冒頭のタイトル曲「If Summer Had Its Ghosts」を聴けば、実に良く出来たコンテンポラリーな純ジャズな演奏にウットリする。素晴らしいなあ。特に、ブルーフォードのドラミングが効いている。他のジャズ・ドラマーに無い、乾いた小気味良いポリリズム、ファンクネス皆無の切れ味の良いオフビート。ブルーフォードのドラミングの面目躍如。
そんなブルーフォードのドラミングに、エディ・ゴメスの独特の骨太で硬質なベースがしっかりとアクセントを付ける。リズム&ビートに彩りを添える、唄う様なエディ・ゴメスのベース。唯一無二の個性的なリズム・セクション。
そこに、硬質でクリスタルな響きを湛えて、ラルフ・タウナーのアコギが旋律を奏でる。
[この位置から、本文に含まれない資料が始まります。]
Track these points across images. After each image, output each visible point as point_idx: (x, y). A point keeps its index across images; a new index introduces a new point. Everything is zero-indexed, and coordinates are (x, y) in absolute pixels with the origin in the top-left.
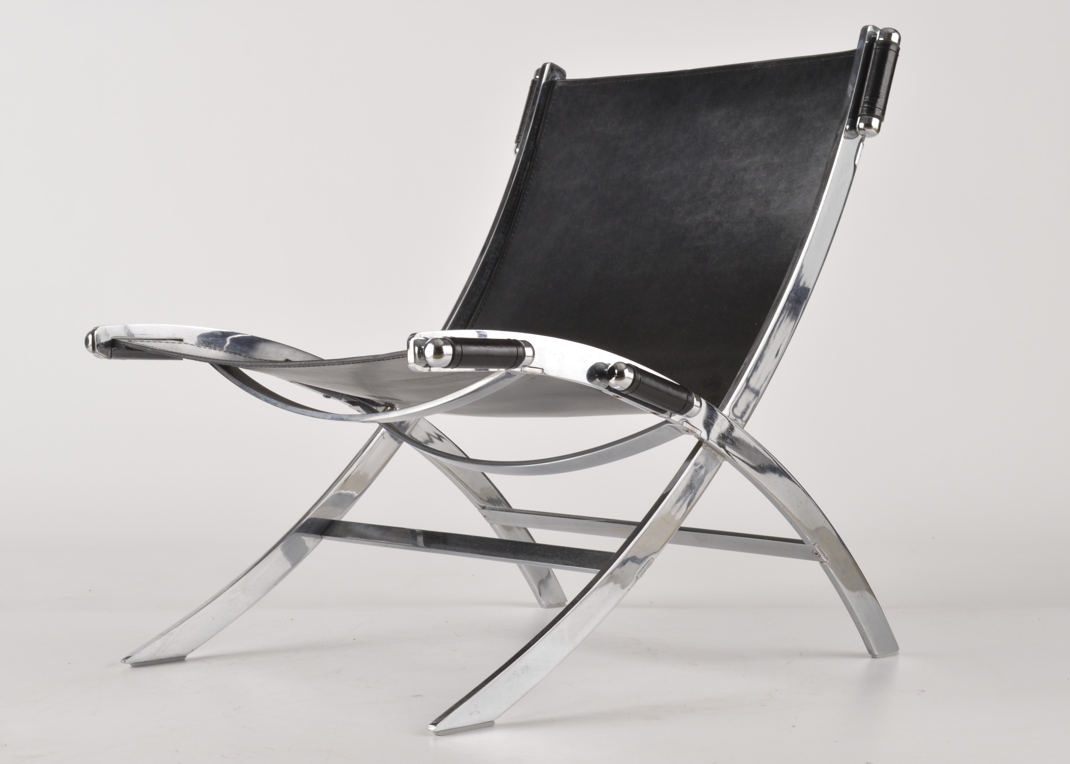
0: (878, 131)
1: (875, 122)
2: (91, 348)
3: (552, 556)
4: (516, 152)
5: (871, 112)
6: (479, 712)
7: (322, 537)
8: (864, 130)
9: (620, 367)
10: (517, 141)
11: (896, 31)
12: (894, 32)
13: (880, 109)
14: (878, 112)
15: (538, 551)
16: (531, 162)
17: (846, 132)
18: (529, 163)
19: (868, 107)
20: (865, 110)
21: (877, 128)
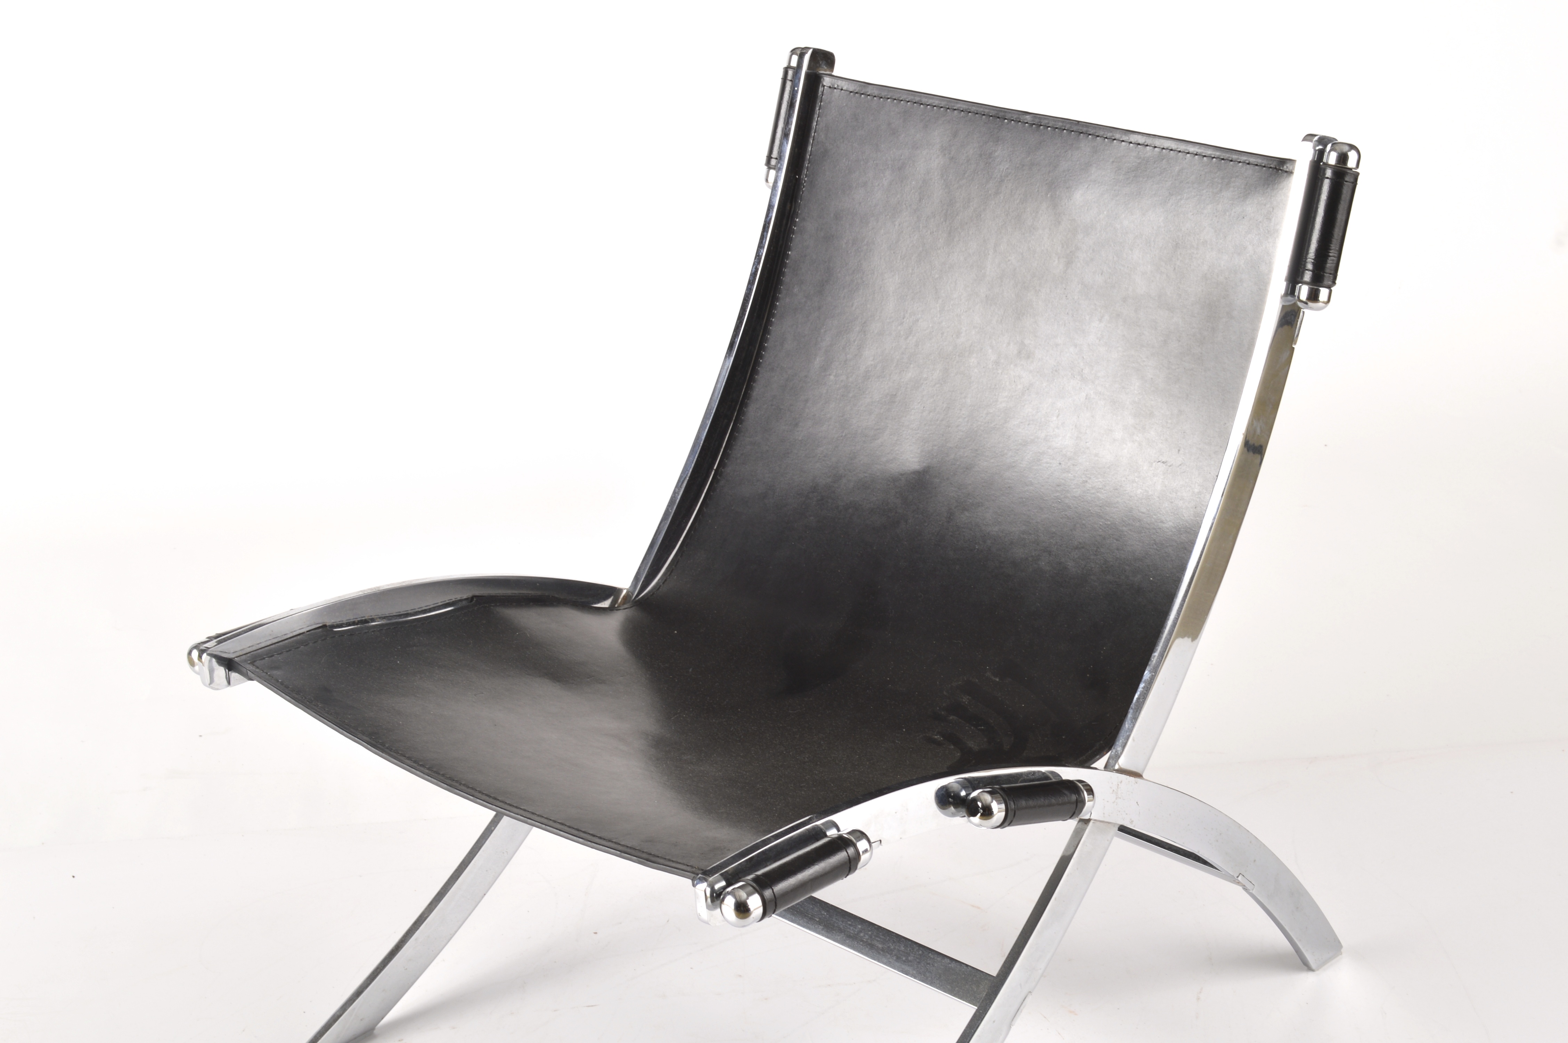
0: (1327, 302)
1: (1324, 293)
4: (767, 180)
5: (1318, 279)
8: (1306, 303)
10: (769, 167)
11: (1352, 147)
12: (1349, 151)
13: (1330, 274)
14: (1326, 281)
16: (791, 203)
18: (788, 205)
19: (1313, 271)
20: (1308, 276)
21: (1326, 299)
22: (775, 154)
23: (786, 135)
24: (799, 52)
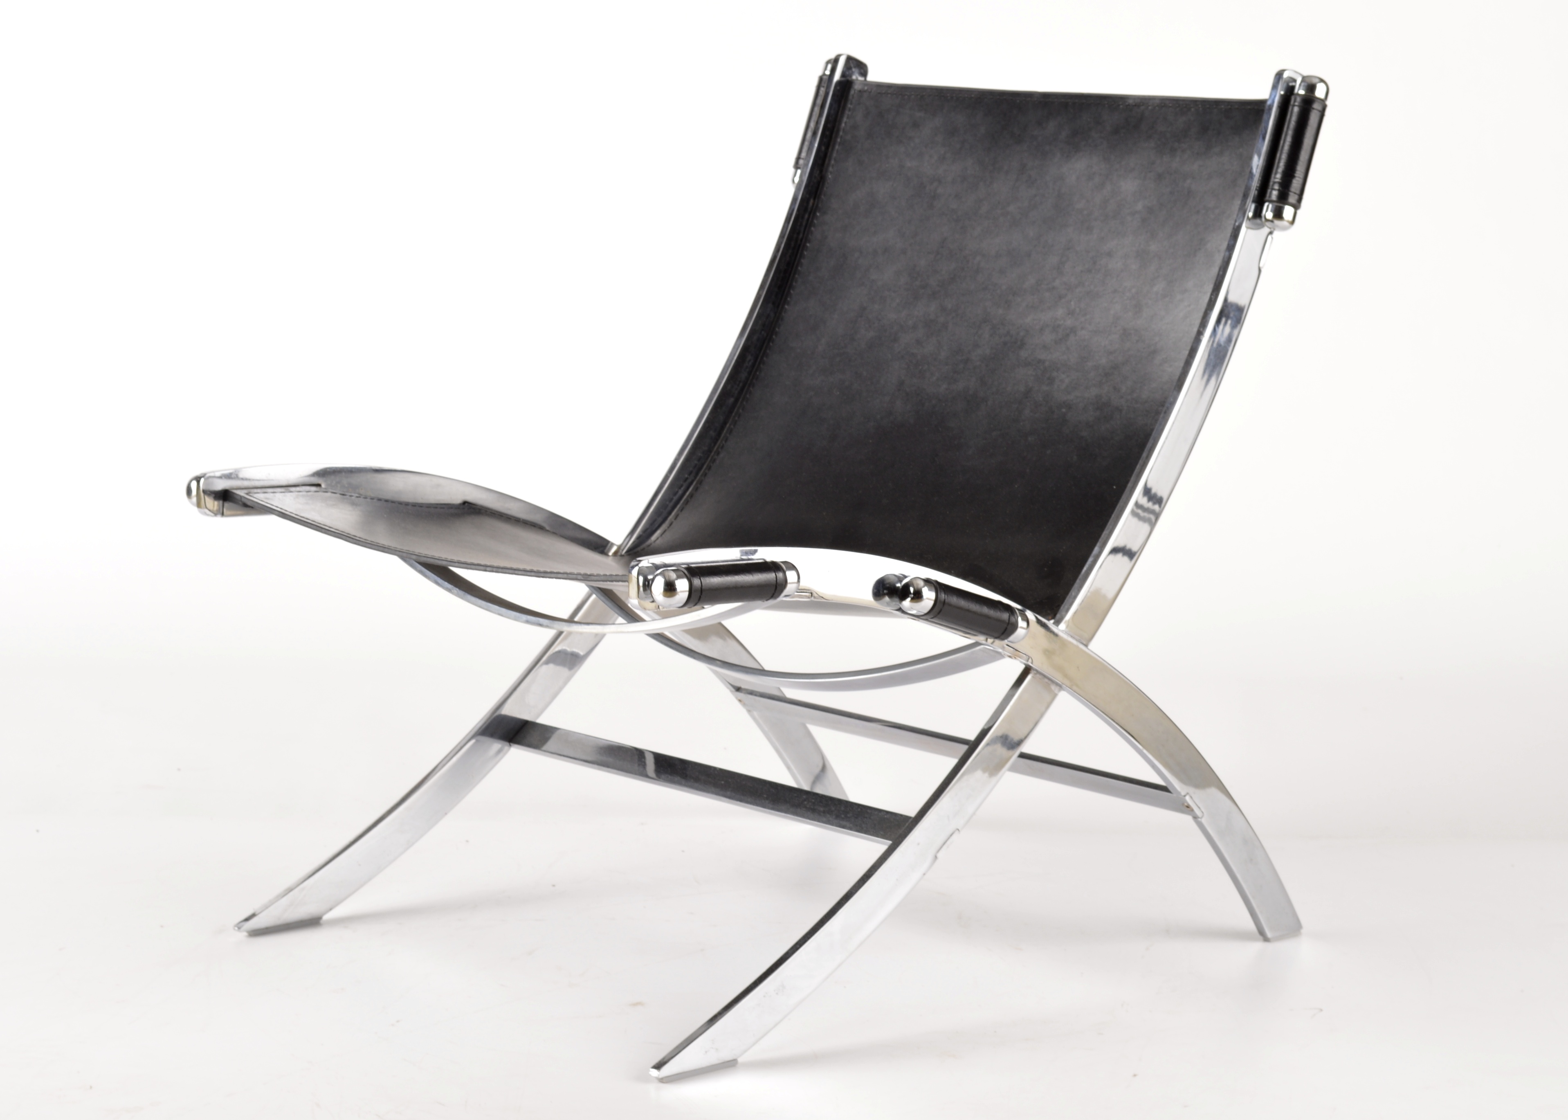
0: (1293, 222)
1: (1288, 211)
2: (194, 499)
3: (824, 812)
4: (793, 181)
5: (1283, 198)
6: (717, 1049)
7: (510, 745)
8: (1272, 221)
9: (918, 584)
10: (797, 166)
11: (1322, 81)
12: (1318, 83)
13: (1295, 193)
14: (1292, 199)
15: (806, 803)
16: (814, 199)
17: (1248, 221)
18: (812, 201)
19: (1279, 190)
20: (1274, 194)
21: (1291, 219)
22: (803, 155)
23: (815, 133)
24: (832, 61)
タウナーはストローク・プレイに独特の響き(特に12弦)があって直ぐに彼のプレイと判る。決して黒っぽく無い、明らかに欧州ジャズ的なクラシックな響きが心地良い。ブルーフォード+ゴメスのリズム・セクションの音の「質」にぴったり合ったタウナーのアコギ。
で、このアルバムを聴き進めていて、どうにもこのアルバムで出てくるピアノが誰のピアノなのかが判らない。聴いていて、かなり素性の良い、テクニックも申し分無いジャズ・ピアノである。しっかりとタッチに個性があり、アドリブ・フレーズは流麗で端正。明らかに欧州ジャズ系のピアノの音なんだが誰だか判らない。
そして、遂にパーソネルをカンニングすると、なんと「ラルフ・タウナー」のピアノではないか。そう言えば、タウナーってピアノも弾くって聞いたことがある。しかし、こんなに上質で端正な正統派なジャズ・ピアノを弾きこなすとは思わなかった。実は僕はタウナーのピアノを、このアルバムで初めて聴いた。感心した。
ジャケットを見ると、これECMレーベルのアルバムか、って思うんだが、実は英国の「Summerfold」からのリリース。しかし、このジャケットのイメージって、ECMレーベルのパクリのような雰囲気やなあ。まあ、アルバムの中身の音もECM風なので良しとしますか(笑)。